START Extract

Publication year - 2013
Publication title -
journal of biomedical materials research part a
Language(s) - English
Resource type - Journals
SCImago Journal Rank - 0.849
H-Index - 150
eISSN - 1552-4965
pISSN - 1549-3296
DOI - 10.1002/jbm.a.34637
Subject(s) - extracellular matrix , glioma , malignancy , fibronectin , glioblastoma , tumor microenvironment , phenotype , gelatin , materials science , cancer research , microbiology and biotechnology , biology , gene , tumor cells , biochemistry , genetics
Three‐dimensional tissue engineered constructs provide a platform to examine how the local extracellular matrix (ECM) contributes to the malignancy of cancers such as human glioblastoma multiforme. Improved resolution of how local matrix biophysical features impact glioma proliferation, genomic and signal transduction paths, as well as phenotypic malignancy markers would complement recent improvements in our understanding of molecular mechanisms associated with enhanced malignancy. Here, we report the use of a gelatin methacrylate (GelMA) platform to create libraries of three‐dimensional biomaterials to identify combinations of biophysical features that promote malignant phenotypes of human U87MG glioma cells. We noted key biophysical properties, namely matrix density, crosslinking density, and biodegradability, that significantly impact glioma cell morphology, proliferation, and motility. Gene expression profiles and secreted markers of increased malignancy, notably VEGF, MMP‐2, MMP‐9, HIF‐1, and the ECM protein fibronectin, were also significantly impacted by the local biophysical environment as well as matrix‐induced deficits in diffusion‐mediated oxygen and nutrient biotransport. Overall, this biomaterial system provides a flexible platform to explore the role biophysical factors play in the etiology, growth, and subsequent invasive spreading of gliomas. © 2013 Wiley Periodicals, Inc. J Biomed Mater Res Part A: 3404–3415, 2013.

END Extract

* **Exercises to complete**
A - According to the abstract, why did the researchers use the gelatin methacrylate (GelMA) platform?
B - List the markers of increased malignancy that the abstract names.

START Given data

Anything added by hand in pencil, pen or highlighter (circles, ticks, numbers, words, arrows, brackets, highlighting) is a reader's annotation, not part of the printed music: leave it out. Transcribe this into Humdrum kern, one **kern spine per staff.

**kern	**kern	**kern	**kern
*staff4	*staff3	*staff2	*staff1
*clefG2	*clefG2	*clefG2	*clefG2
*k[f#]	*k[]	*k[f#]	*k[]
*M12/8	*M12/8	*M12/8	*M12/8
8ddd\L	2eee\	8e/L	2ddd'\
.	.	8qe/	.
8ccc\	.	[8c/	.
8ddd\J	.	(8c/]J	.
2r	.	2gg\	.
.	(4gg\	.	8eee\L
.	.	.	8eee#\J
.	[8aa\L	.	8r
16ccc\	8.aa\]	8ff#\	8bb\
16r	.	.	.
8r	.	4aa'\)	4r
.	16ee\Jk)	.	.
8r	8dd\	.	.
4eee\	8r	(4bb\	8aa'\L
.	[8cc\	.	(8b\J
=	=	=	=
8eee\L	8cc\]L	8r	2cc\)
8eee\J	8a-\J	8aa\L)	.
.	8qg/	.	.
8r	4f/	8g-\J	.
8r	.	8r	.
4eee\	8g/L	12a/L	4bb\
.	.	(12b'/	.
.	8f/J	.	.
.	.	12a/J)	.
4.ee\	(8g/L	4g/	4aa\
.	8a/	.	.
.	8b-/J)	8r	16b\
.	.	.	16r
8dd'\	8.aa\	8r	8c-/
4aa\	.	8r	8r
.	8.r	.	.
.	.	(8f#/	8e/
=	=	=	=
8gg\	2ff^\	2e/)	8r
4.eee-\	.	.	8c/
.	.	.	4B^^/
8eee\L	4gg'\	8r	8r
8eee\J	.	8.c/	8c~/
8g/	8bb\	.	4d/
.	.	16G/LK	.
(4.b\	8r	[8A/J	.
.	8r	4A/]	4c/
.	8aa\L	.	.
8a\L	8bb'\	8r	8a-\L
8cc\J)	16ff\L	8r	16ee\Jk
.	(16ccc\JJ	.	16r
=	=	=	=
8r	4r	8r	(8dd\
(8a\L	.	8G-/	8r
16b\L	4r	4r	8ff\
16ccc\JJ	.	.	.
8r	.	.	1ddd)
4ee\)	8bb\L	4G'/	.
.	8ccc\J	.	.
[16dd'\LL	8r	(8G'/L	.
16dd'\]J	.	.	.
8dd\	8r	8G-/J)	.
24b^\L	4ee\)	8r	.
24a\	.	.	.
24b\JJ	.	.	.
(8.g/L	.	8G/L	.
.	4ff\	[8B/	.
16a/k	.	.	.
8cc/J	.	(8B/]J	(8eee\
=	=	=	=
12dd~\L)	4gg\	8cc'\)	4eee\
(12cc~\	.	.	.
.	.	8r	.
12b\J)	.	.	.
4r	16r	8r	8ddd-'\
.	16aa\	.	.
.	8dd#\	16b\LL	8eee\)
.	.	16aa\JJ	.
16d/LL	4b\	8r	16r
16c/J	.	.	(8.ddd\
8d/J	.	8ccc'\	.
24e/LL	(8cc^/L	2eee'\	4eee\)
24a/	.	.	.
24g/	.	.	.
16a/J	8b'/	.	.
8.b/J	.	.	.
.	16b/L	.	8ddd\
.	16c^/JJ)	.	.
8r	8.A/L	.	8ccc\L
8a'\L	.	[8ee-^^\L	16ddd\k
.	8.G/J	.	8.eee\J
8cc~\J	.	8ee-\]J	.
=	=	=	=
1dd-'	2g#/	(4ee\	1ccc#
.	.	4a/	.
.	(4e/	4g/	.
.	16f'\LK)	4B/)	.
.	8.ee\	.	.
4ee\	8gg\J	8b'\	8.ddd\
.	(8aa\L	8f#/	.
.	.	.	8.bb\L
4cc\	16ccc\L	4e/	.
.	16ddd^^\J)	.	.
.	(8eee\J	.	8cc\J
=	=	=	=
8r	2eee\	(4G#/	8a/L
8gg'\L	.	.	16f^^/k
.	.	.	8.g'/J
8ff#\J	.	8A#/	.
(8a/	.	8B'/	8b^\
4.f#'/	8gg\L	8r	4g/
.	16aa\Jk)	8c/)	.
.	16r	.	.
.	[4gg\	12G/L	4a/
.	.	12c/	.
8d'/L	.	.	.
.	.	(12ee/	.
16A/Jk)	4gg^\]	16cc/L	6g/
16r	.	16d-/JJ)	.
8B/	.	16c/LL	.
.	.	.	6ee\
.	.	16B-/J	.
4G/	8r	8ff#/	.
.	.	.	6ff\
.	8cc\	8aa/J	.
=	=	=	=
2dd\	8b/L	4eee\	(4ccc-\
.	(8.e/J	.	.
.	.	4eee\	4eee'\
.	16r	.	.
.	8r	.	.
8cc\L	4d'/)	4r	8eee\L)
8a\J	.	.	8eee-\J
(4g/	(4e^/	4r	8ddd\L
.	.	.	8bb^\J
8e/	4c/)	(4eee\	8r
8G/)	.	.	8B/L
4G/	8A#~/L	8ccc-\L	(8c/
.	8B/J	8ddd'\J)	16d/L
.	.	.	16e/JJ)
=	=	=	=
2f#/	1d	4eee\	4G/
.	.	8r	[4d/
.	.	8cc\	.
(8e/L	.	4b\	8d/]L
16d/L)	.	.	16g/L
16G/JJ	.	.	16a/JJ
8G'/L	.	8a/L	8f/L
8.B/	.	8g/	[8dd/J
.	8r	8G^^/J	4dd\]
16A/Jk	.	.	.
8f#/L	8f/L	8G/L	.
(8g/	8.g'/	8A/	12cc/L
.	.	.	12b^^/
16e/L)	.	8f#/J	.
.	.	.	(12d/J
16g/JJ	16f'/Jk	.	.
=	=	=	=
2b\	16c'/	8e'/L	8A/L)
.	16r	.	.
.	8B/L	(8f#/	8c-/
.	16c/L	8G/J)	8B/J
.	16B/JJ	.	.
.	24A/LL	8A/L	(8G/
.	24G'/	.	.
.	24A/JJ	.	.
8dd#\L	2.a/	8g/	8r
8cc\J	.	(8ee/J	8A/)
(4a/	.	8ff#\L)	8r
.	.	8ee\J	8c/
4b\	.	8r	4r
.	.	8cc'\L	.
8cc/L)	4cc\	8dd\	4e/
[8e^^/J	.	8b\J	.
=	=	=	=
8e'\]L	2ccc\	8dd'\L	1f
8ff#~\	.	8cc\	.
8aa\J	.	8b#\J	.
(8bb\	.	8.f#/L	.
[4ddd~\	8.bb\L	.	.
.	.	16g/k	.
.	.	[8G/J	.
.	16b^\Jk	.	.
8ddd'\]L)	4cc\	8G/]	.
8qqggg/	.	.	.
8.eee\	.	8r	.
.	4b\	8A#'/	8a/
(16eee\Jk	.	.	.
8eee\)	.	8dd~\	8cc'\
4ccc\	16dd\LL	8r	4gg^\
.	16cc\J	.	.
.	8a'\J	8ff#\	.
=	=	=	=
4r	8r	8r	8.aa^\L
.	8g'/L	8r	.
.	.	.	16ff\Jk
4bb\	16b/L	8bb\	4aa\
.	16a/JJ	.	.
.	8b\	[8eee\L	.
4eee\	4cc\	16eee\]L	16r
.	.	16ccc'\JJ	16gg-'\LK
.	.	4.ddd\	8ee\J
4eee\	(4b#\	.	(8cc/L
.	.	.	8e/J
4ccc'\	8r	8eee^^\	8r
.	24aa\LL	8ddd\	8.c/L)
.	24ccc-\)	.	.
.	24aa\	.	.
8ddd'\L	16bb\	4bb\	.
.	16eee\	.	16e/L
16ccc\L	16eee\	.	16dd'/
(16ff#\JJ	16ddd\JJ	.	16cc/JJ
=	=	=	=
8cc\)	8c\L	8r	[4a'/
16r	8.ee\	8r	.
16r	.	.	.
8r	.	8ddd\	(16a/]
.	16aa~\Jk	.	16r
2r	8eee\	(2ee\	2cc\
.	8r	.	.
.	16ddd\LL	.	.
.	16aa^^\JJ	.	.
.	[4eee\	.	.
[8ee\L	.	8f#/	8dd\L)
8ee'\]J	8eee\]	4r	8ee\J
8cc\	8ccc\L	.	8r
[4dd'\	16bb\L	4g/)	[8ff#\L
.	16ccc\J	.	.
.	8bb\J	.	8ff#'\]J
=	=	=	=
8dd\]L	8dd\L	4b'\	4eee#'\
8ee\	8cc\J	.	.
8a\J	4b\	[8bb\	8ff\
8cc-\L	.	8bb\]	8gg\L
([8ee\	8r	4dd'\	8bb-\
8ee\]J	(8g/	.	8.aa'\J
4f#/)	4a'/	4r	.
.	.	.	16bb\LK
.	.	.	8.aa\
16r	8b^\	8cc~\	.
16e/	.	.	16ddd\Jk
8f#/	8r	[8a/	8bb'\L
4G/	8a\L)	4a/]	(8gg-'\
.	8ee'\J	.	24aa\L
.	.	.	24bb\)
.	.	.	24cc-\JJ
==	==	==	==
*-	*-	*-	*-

END Given data

* **Solved tasks**
A - They used it to create libraries of three-dimensional biomaterials. These libraries let them identify combinations of biophysical features that promote malignant phenotypes of human U87MG glioma cells.

B - VEGF, MMP-2, MMP-9, HIF-1, fibronectin